Writing about the superficial is seductive and immediately rewarding. It makes you feel productive, even as it starves you intellectually. For example, in the grand scheme of things, is the fact that Michele Bachmann ate a corn dog at the Iowa state fair important? Of course not! But a picture of her doing so is much more likely to go “viral” than a column on, say, why ethanol subsidies are counterproductive.

Admit it. You know it’s true.

My vision for this space has always been to present a hybrid between original reporting, thoughtful analysis, and yes, provocative opinion.

Like an actor who balances crowd-pleasing “romcoms” with independent, “art house” films, I try to walk the delicate line between pandering to readers by giving them what they want — and selfish indulgence. This is a common lament.

But it also occurs to me that onlinewriters face yet another conundrum that print writers do not encounter: What we do is both intangible and entirely ephemeral. Nobody puts a blog post on a bookshelf.

Whether it takes five minutes to write a blog post or five days to write an online column, the final product will eventually be cycled off the front page of this website, where it will (most likely) die. This probably reduces ones incentive to produce quality content.

As such, I thought it might be worthwhile to catalogue some of my past writings.

This is not a collection of predictions I got “right” (such as my argument that McCain would likely win re-election because his primary challenger wasn’t a conservative “hero“) or stories I “broke,” but rather columns that transcended the immediacy of campaign politics to explore some larger issues.

Since you’ve (hopefully) been reading me here, I decided to include only my pre-Daily Caller writings in this list.

Here are a few of my “greatest hits”:

The case for conservatism (versus libertarianism). “The fact that we have a nation where contracts are honored — where civilized men don’t descend into the anarchy or the ‘law of the jungle,’ where payola and murder are acceptable norms — was not a foregone conclusion but rather the product of a society that was carefully cultivated for centuries.”

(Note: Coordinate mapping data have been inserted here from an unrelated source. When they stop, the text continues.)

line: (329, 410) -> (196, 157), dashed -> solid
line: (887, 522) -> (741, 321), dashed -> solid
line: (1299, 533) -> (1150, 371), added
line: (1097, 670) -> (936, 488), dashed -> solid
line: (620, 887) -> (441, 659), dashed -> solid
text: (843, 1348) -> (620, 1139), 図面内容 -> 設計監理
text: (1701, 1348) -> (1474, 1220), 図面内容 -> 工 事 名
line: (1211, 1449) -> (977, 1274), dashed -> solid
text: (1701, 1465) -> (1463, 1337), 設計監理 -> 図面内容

Turkey’s identity crisis: “On one hand, Turkey is a thriving secular democracy with its most important city, Istanbul, rivaling New York City in terms of culture and energy. On the other hand, Turkey still struggles with fundamental problems of identity that have been part of the psychic landscape for as long as modern Turkey has been a nation.”

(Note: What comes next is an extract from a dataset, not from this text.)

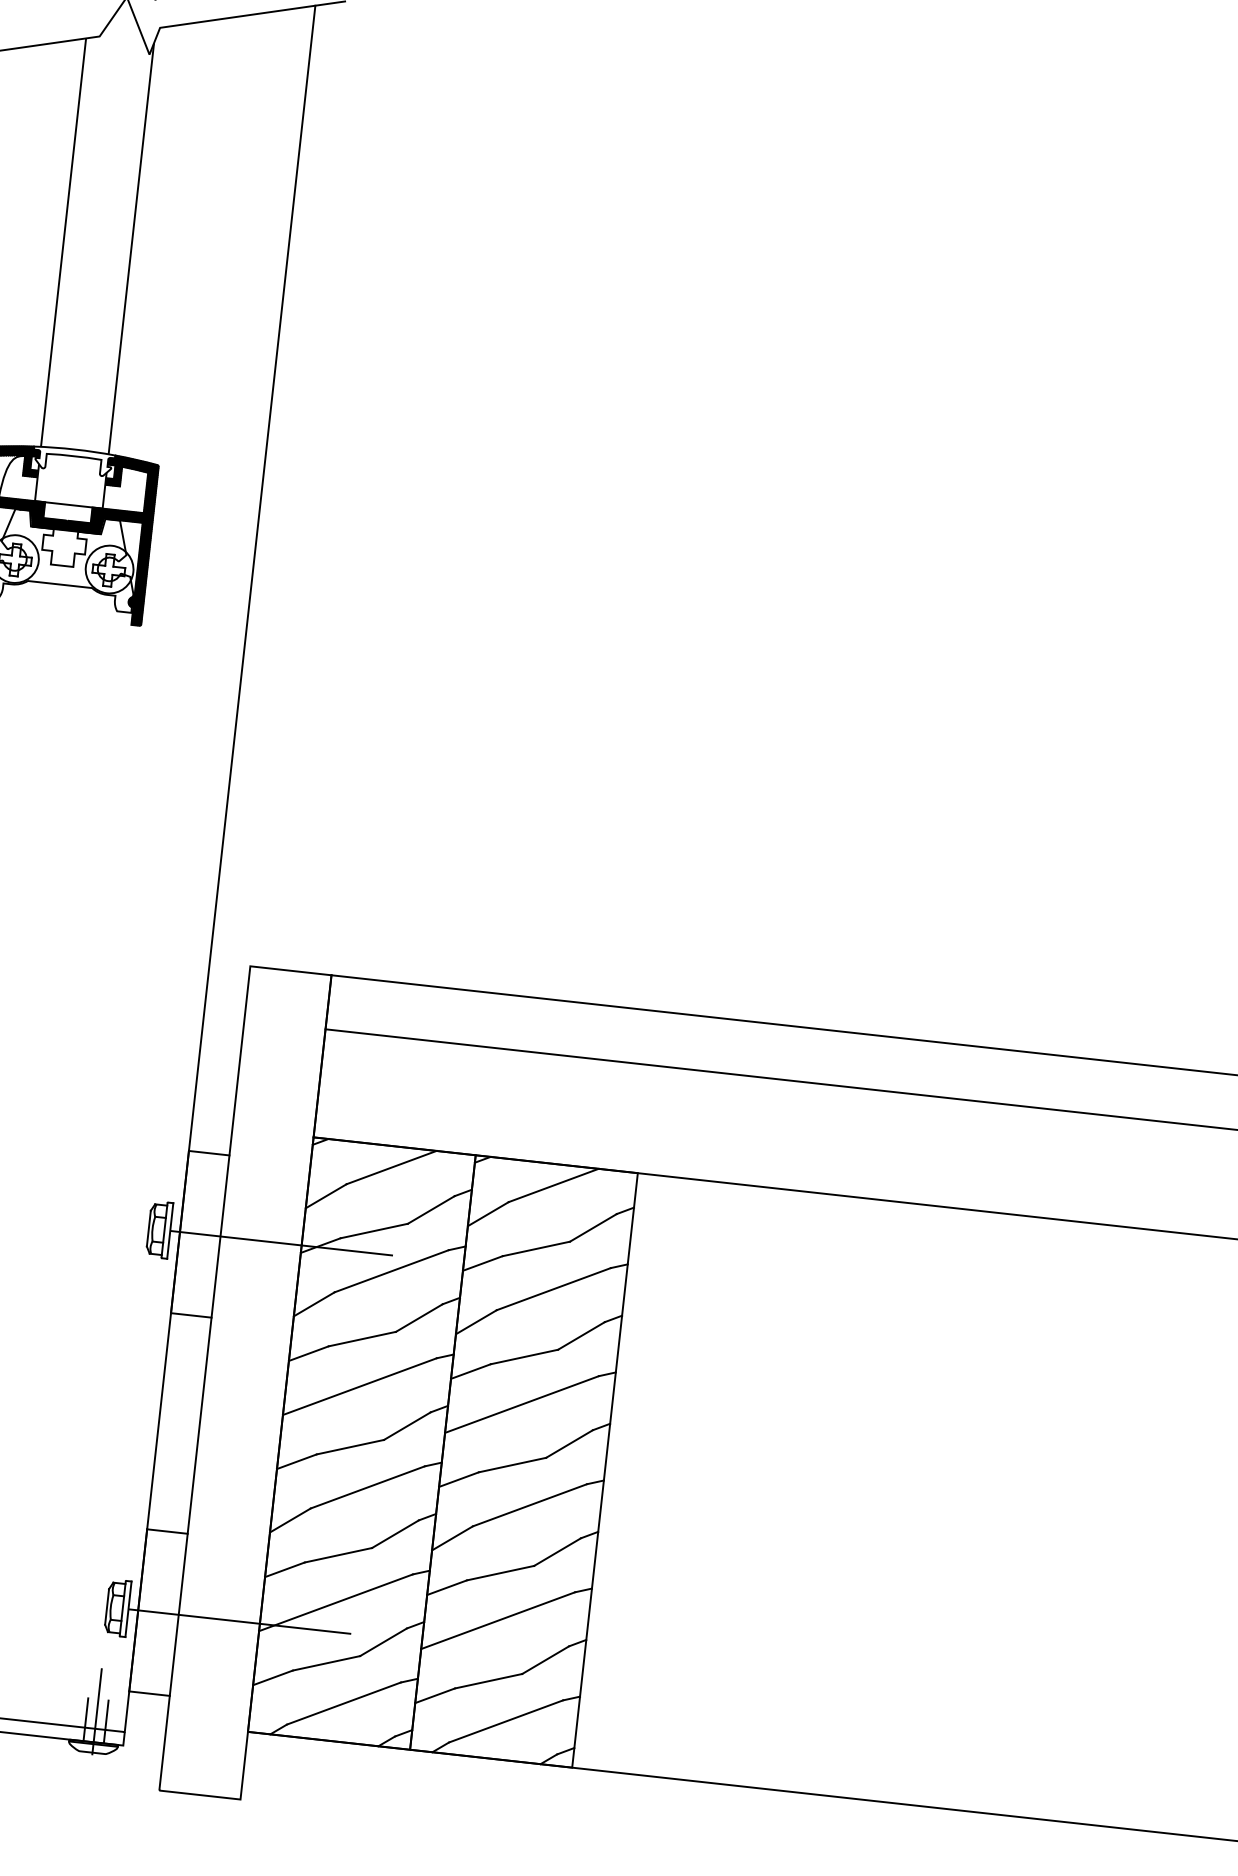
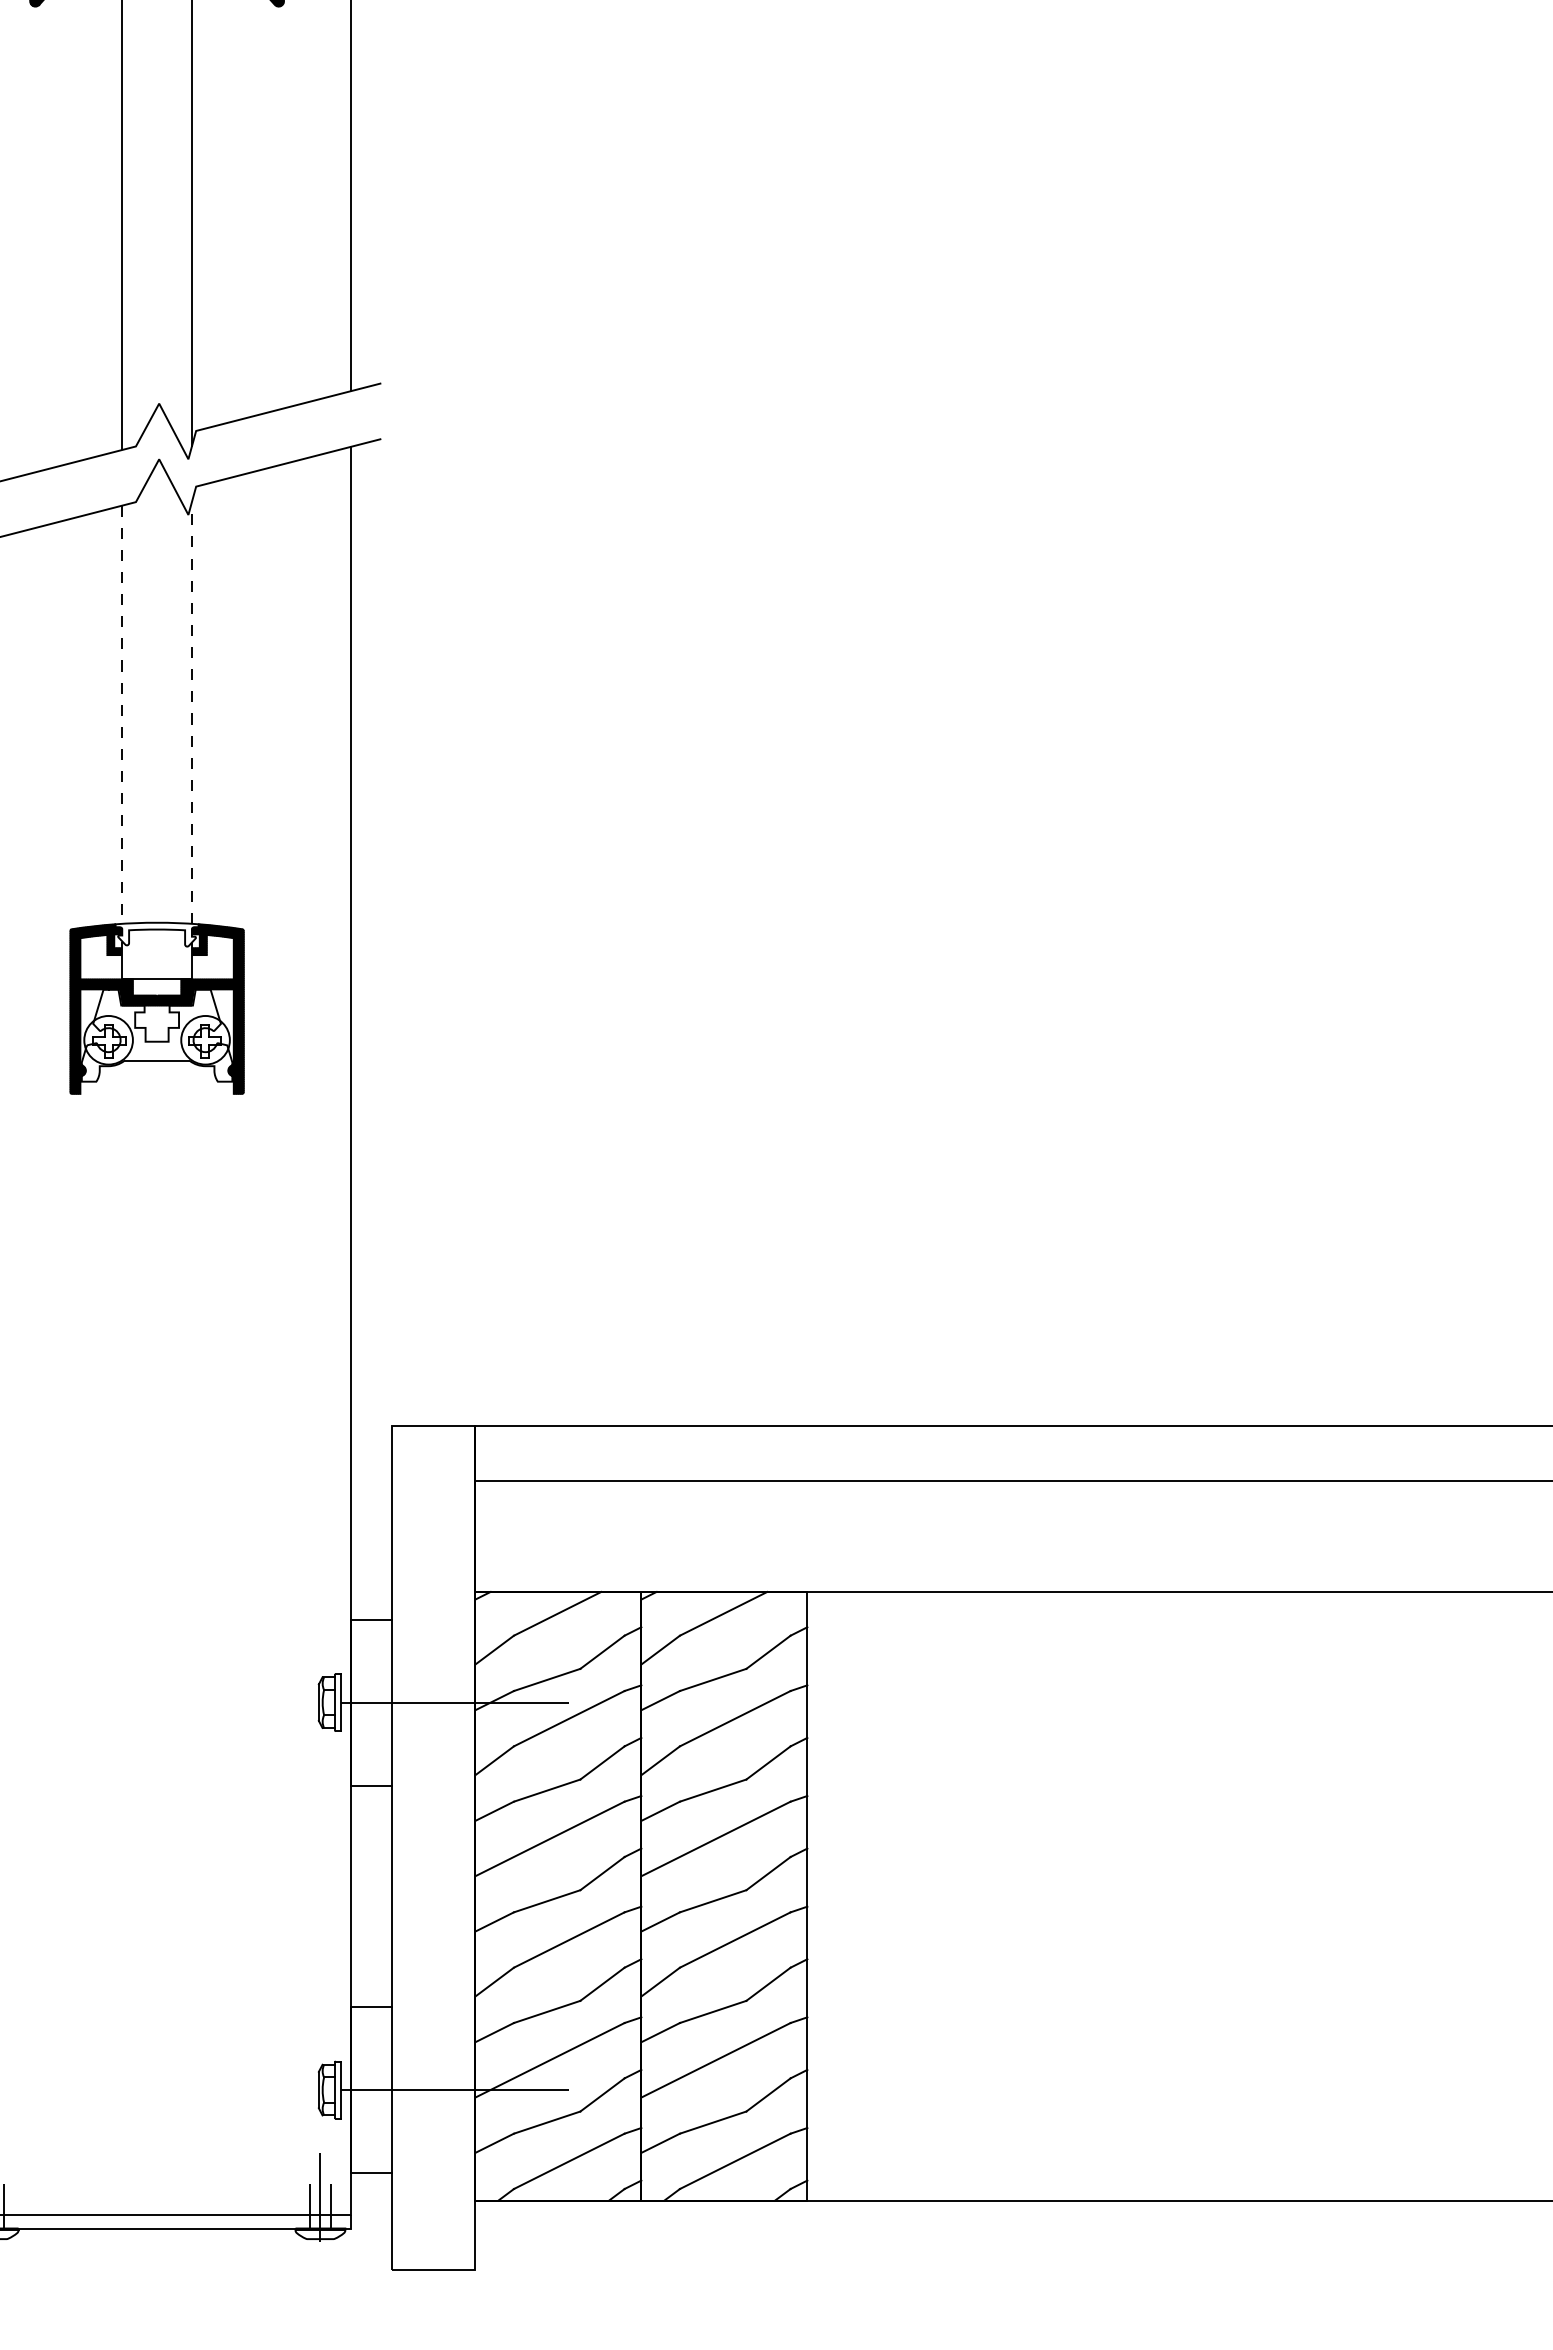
line: (63, 243) -> (122, 715), solid -> dashed
line: (131, 247) -> (191, 712), solid -> dashed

A debate over “revolution”: “Whether it’s King Louis XVI, Czar Nicholas II, the shah of Iran, or Fulgencio Batista, it is easy to get swept up in the hatred of a tyrant, but more difficult to find a better replacement. It is not uncommon for revolutionaries, caught up in the passions of the moment, to later have buyer’s remorse.”

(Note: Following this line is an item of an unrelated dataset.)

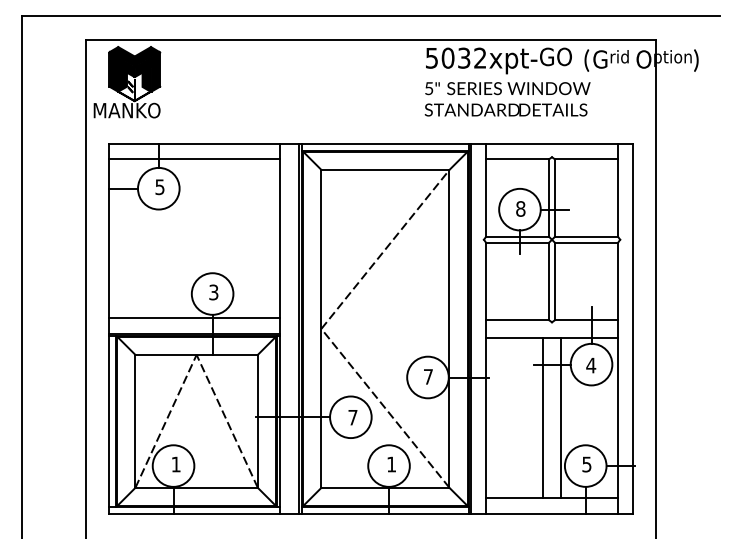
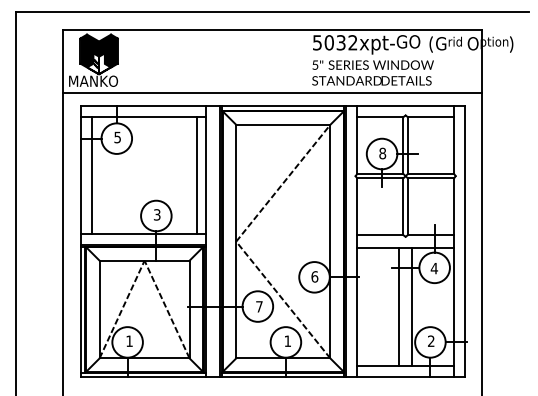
line: (370, 127) -> (272, 93), added
line: (124, 238) -> (91, 175), added
line: (268, 238) -> (197, 175), added
text: (427, 376) -> (314, 276), 7 -> 6
text: (587, 464) -> (431, 341), 5 -> 2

The heroic namesake of John Boehner’s church: “As a priest living in Poland during World War II, Kolbe helped hide thousands of Jews from the Nazis. In 1941, he was arrested by the Gestapo, and ultimately transferred to Auschwitz.”

5 things conservatives should be wary of in the tea party: “It has been my observation that many of today’s new activists are quick to conflate being “old” with being part the establishment. This is probably natural, but it is not always helpful.”